The figures were below the business targets, but the group expects the results will improve by the end of the year, the company told the supervisory board at a recent meeting.
Hit opens resort in Montenegro
Slovenian tourism and casino company Hit on June 4th opened its largest foreign investment to date - 29.3m hotel resort on the Montenegrin coast, New Europe reported recently.
The renovated resort Maestral, located near the prestigious Sveti Stefan resort, boasts 16,000sqm of hotel facilities. According to Hit, Maestral has 171 hotel rooms and nine suites, two restaurants, a casino with 100 slot machines and 12 playing tables, as well as a conference centre, a wellness and fitness centre, indoor and outdoor swimming pools and other amenities. Hit claimed that Maestral is the biggest such resort on the south Adriatic coast. The company counts on vacationers from Italy, Russia, Great Britain and German-speaking countries. Purchased in 2001, the resort was open in the summers of 2002 and 2003, yet it took until this year for Hit to completely refurbish the outdated facilities.

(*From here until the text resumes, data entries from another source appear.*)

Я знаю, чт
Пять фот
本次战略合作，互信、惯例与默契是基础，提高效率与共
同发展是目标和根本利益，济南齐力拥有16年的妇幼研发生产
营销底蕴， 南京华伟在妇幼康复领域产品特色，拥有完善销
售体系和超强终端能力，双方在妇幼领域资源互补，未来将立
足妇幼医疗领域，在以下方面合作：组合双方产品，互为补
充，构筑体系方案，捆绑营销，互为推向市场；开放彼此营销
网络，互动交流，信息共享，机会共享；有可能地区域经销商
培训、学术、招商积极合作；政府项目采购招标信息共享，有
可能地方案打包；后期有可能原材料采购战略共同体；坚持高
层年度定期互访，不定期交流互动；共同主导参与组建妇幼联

Seovlje saltpans soon a tourism resort
The saltpans nature reserve of Slovenia is soon to undergo major investment projects that will promote its tourism value, New Europe reported recently.
According to recent reports by seeuropenet, a strategic partnership agreement between Saltpans nature reserve and a tourism company was signed with investments planned for the next two years estimated at some 150m tolars (628,000).
In particular, Niko Trost, chair of the Hoteli Morje company, elucidated that Istranbenz has signed the contract to expand and improve its tourism division; and the saltpans, with their important tradition in Slovenia's heritage, represent an essential part of its tourism programmes.
The document covers strategic cooperation in tourism for the famous Secovlje saltpans. It was signed in the coastal city of Portoroz by Alojz Jurjec of Soline and Trost, which is owned by the Istrabenz group.
Of the estimated 150m tolars of the projects that are planned for the next two years, 60% will be provided by the Istrabenz Group, which includes Hoteli Morje, a company managing three four-star hotels in Portoroz.
According to Jurjec, the joint investments include the renovation of several buildings, the restructuring of the channel Jernejev kanal, and investments into a seawater treatment pool (thalassotherapy).
Anton Majzelj of Slovenia's leading mobile telephony operator Mobitel said his company did not take over the saltpans two years ago just because the time was favourable, but also because of the site's historic importance. In addition, the involvement of Istrabenz will promote the site as a tourist attraction.